Генрих почти каждый день приносил ей цветы, а Элизабет следила за тем, чтобы на ней всегда было свежее платье, а волосы были уложены в красивую прическу. В гардеробе у нее было не одно платье, и каждый раз, когда они с Генрихом встречались, Элизабет надевала новое.
Молодой муж был очень обходителен с ней, защищал от своей матери, когда Элизабет испугалась старой коровы.
— Не нужно доить ее, если ты боишься, — шепнул Генрих ей на ухо.
Позже он сам заставлял Элизабет доить корову, как только понял, что вместо приданого получит кучу долгов. Он заставил ее прочувствовать, что значит обманывать мужа. И Элизабет поняла, что ей никогда не стоит лгать Генриху. Он клюнул на обман ее отца и всю жизнь не мог простить этого.

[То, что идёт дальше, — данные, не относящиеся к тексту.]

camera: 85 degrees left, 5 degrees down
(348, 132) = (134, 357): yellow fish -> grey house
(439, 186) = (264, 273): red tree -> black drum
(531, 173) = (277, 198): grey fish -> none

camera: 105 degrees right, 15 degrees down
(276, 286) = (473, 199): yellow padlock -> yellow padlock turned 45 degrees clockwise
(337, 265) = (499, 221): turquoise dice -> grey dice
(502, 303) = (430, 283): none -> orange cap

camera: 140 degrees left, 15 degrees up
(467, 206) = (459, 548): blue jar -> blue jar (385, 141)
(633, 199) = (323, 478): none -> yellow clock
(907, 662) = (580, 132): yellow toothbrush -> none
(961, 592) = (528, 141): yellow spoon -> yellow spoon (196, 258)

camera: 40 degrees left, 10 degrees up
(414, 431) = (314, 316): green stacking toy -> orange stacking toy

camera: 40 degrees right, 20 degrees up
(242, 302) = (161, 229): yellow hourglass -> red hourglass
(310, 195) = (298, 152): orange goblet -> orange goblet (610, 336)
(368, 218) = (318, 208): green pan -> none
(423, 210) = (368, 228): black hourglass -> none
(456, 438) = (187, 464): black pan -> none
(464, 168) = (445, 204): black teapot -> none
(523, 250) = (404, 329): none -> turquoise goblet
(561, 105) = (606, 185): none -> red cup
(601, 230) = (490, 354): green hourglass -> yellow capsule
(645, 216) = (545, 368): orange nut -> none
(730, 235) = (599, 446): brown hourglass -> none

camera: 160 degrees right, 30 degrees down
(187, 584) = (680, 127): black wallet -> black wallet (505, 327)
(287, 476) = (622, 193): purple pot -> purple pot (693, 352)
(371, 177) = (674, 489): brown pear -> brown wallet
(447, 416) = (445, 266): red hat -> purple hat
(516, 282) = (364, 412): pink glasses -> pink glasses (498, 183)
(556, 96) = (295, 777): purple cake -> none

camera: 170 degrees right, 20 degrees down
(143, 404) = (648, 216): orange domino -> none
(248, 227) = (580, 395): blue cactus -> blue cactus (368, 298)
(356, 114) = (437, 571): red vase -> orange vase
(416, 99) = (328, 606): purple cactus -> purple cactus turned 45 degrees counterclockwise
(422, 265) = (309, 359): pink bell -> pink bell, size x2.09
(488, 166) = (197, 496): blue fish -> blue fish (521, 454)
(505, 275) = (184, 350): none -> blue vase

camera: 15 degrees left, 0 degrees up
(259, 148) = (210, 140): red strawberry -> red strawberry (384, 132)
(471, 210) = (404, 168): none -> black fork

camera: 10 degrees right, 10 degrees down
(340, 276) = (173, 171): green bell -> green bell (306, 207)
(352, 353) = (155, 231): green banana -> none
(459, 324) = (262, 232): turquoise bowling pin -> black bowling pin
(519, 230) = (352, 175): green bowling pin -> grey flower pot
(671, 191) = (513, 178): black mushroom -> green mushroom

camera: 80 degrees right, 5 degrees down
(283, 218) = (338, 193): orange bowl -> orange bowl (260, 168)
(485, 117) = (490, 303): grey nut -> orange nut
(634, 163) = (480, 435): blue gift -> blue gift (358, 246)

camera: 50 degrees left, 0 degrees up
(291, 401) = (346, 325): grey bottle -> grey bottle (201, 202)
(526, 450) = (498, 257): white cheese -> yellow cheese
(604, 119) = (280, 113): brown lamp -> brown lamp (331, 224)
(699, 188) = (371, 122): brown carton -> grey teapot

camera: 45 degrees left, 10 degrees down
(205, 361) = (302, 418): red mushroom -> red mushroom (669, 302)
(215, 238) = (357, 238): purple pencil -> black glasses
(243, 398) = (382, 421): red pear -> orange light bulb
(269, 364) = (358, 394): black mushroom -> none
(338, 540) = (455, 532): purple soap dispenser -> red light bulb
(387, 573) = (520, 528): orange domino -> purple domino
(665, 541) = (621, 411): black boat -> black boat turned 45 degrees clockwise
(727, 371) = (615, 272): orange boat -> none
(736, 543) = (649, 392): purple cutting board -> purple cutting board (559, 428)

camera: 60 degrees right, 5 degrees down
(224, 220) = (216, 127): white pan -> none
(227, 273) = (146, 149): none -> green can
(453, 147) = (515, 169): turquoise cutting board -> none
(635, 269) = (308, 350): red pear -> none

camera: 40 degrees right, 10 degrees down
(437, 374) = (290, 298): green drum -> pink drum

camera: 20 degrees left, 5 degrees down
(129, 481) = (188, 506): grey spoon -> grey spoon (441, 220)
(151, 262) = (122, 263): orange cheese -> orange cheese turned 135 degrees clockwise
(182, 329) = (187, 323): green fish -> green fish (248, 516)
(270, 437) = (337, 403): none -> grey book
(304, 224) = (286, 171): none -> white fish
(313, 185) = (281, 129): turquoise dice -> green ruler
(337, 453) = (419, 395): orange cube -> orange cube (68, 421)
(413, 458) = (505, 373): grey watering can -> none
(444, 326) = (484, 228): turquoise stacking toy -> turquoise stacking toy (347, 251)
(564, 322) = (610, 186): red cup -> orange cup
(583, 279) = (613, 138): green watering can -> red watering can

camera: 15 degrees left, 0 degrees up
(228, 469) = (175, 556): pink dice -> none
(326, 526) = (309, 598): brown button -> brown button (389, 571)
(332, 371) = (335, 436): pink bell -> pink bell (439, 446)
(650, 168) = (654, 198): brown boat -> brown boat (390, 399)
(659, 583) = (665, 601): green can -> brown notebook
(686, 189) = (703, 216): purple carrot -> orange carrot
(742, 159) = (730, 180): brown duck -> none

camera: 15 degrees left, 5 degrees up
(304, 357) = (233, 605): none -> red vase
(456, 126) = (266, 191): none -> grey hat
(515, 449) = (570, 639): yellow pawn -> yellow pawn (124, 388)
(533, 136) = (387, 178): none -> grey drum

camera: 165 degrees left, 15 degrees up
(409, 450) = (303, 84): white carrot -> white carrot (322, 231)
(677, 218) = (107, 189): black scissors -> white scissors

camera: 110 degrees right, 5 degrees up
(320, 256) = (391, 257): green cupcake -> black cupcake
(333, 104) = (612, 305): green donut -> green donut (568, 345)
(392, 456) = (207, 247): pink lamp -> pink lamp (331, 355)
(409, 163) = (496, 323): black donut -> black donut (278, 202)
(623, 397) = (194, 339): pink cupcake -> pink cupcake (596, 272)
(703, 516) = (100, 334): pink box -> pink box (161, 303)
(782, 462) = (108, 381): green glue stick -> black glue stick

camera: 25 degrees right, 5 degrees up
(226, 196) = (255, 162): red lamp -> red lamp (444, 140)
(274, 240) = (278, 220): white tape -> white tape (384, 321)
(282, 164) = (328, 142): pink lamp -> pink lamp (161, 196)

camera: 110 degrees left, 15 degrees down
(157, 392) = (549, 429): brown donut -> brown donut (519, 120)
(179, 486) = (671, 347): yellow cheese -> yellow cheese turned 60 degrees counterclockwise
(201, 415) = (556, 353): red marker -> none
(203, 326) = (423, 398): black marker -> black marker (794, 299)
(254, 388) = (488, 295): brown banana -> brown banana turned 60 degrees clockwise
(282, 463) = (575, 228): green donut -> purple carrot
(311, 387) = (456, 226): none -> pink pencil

В первые месяцы брака Элизабет научилась ходить за плугом, когда Генрих вел впереди упряжку с парой волов. Женщина падала и снова поднималась, а муж даже не подавал ей руки. Элизабет работала в саду, присматривала за курами и помогала во время ноябрьского забоя скота. Ее белые руки стали грубыми, кончики пальцев были исколоты иголкой. Даже когда она вынашивала ребенка, муж не давал ей покоя. Генрих говорил, что ребенок, который не выдержит тяжелой работы, не должен появиться на свет. Элизабет научилась любить мужа вопреки страху. Она поняла, что никогда не следует ему перечить. У нее больше не было собственной воли. Она больше не была красавицей Элизабет. Она стала женой Генриха. И больше никем. Элизабет знала об этом. Она понимала, что никогда не сможет избавиться от него. Да она этого и не хотела.
Элизабет медленно вернулась домой.
Глава вторая
Пит тщательно изучил ситуацию, прежде чем отправиться за стол к дону Густаво. Рядом с Густаво было лишь два огромных охранника, хотя Пит по личному опыту знал, что они бандиту ни к чему. Брат дона Эдуардо был достаточно ловок, чтобы постоять за себя. В обращении с ножом ему не было равных. Пит уже встречал людей, которые хотели сразиться с доном Густаво. Большинство из них пожалели об этом, многим это стоило жизни.
Но в тот день обычно вспыльчивый молодой человек был спокоен, погружен в себя. Он откинулся на спинку стула. В правой руке между пальцами он покручивал сгоревшую спичку. Несколько дней назад он опять вернулся из дальней поездки и вскоре после этого, как обычно, поссорился со старшим братом. Это значит, что братья не так дружны, как вначале. Раньше они были не разлей вода. Старший склонялся к осторожности, младший был готов на многое.
— Можно присесть? — спросил Пит.
Дон Густаво поднял голову и внимательно посмотрел на него. На лице бандита не дрогнул ни один мускул. Он продолжал вертеть спичку между пальцами. Потом дон Густаво слегка наклонился вперед.
— Я плыл сюда вместе с твоей сестрой, — произнес Пит.